Various Thoughts and Places est le premier album de ‘t Geruis, un opus dans lequel le musicien belge cherche à trouver la symétrie et l’équilibre entre la beauté et le brisé, et explore leur relation complexe. La mélancolie et la nostalgie – qui vont si souvent de pair – s’attardent dans les interstices entre la rupture et la beauté, et les deux se chevauchent fréquemment. Les musiciens ont toujours trouvé une inspiration créative dans ces sentiments, et le mot portugais saudade les résume bien, car aucun autre mot ne s’approche de la douleur persistante de la perte ou du changement. La saudade est un état émotionnel profond de nostalgie ou de mélancolie profonde pour quelque chose ou quelqu’un que l’on aime et que l’on chérit, tout en sachant que l’objet de cette nostalgie ne sera peut-être jamais retrouvé. Ce sentiment imprègne la musique de Various Thoughts and Places.
Les boucles sont recouvertes de bobines lâches, qui se déroulent, de sifflements et d’interférences légères, qui enveloppent la mélodie et sa phrase, mais le bruissement de fond apporte également une sorte de réconfort, enveloppant la musique comme une couche protectrice de coton. Les loops sont au fond de leurs propres pensées, y sont coincées, incapables de s’échapper et, parfois, semblant refléter les cavernes mal éclairées de la mémoire, se dégradant dans le processus, vieillissant en même temps que les minutes. Mais la beauté peut être vue dans la décrépitude, et il ne fait aucun doute que ces mélodies rouillées sont belles, la musique enfilant une fois de plus cette robe spéciale, regardant dans le miroir son sublime tissu de notes – légèrement usé et effiloché après toutes ces années, certes, mais toujours capable de contenir l’essence de ses souvenirs et de ses moments.
Peut-être s’agit-il d’endroits où nous sommes allés, de sentiments que nous avons ressentis ou de visions sur lesquelles nous avons posé les yeux. Ou peut-être, comme le fait souvent l’esprit, s’agit-il simplement d’une illusion… un faux souvenir, un embellissement du passé. Existant dans cette zone entre ce qui est réel et ce qui semble réel.
Certains de ses morceaux sont brisés, mais ils ne sont pas désœuvrés ou définitivement abattus. Elles essaient de réparer, de repousser et de récupérer une partie vitale d’elles-mêmes, une partie perdue avec le temps, l’âge ou brisée par une expérience négative. Sur « Where Birds Resonate », les sons résonnent comme des ailes, cherchant à reconstruire un nid brisé et à redresser une composition de pensées encombrées, tandis qu’une boucle mélodique régulière se déroule ; elle devient rythmique et mélodique, creusant plus profondément dans ses pensées pour se concentrer sur la tâche à accomplir. La plupart de ses mélodies sont recouvertes de saleté, s’élevant comme si elles sortaient d’une tombe à bande, ses mélodies émanant d’une bouche qui a oublié comment parler et d’une voix qui ne peut plus chanter.
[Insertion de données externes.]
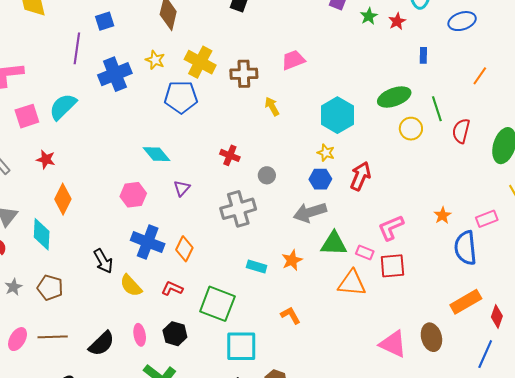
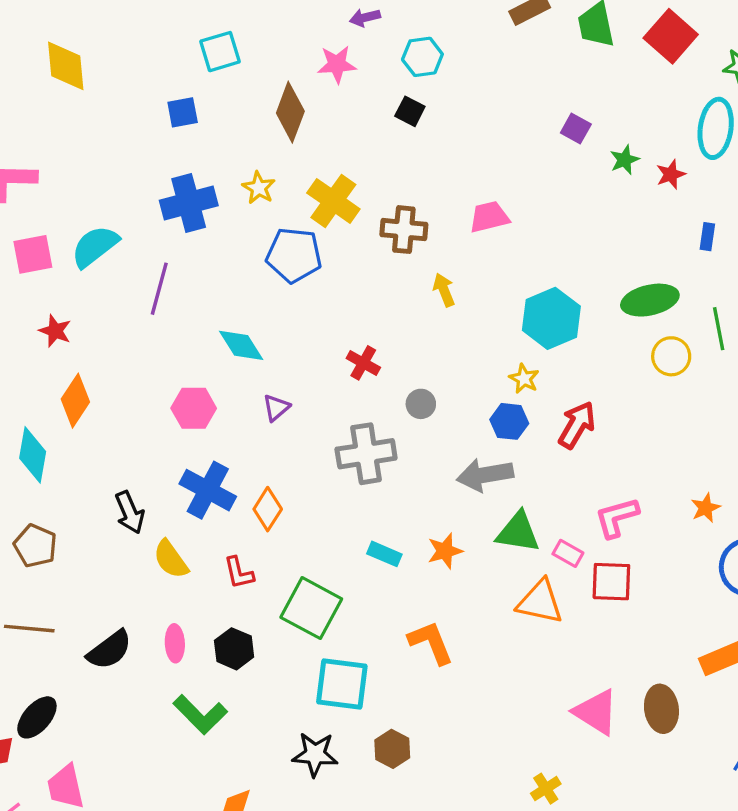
purple line: (77, 48) -> (159, 289), moved
red L-shape: (172, 288) -> (239, 573), turned -135
orange L-shape: (291, 315) -> (431, 643), size x1.4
L’incohérence boueuse est une caractéristique importante de la musique. Elle tente désespérément de rappeler un souvenir essentiel ou l’image d’une personne longtemps désirée, et la lutte pour peindre une image précise est audible dans ses boucles tendues et en cage.
Au fur et à mesure qu’ils marchent, les boucles se divisent, changent légèrement avant de redevenir ce qu’elles étaient auparavant, mais il y a des lueurs de souvenir et du soleil qu’il peut apporter. La naissance et l’éventuelle décomposition constituent l’ordre des choses ; ce sont les choses les plus naturelles au monde. Certaines de ses boucles sont assez élégantes et gracieuses, avec la certitude que la beauté peut exister à tout moment. Il est rassurant de savoir que les souvenirs peuvent être stockés dans le cœur, et qu’ils peuvent fournir de la chaleur pendant une longue nuit. Mais rien n’est permanent. Bien que la boucle puisse essayer de s’accrocher, la décrépitude s’installe clairement. Les rides apparaissent, sa peau tonale s’affaisse, le gris de ses cheveux est de plus en plus présent. La musique, comme l’enveloppe mortelle du corps humain, doit finalement se plier à l’inévitable. Et la musique s’en accommode parfaitement.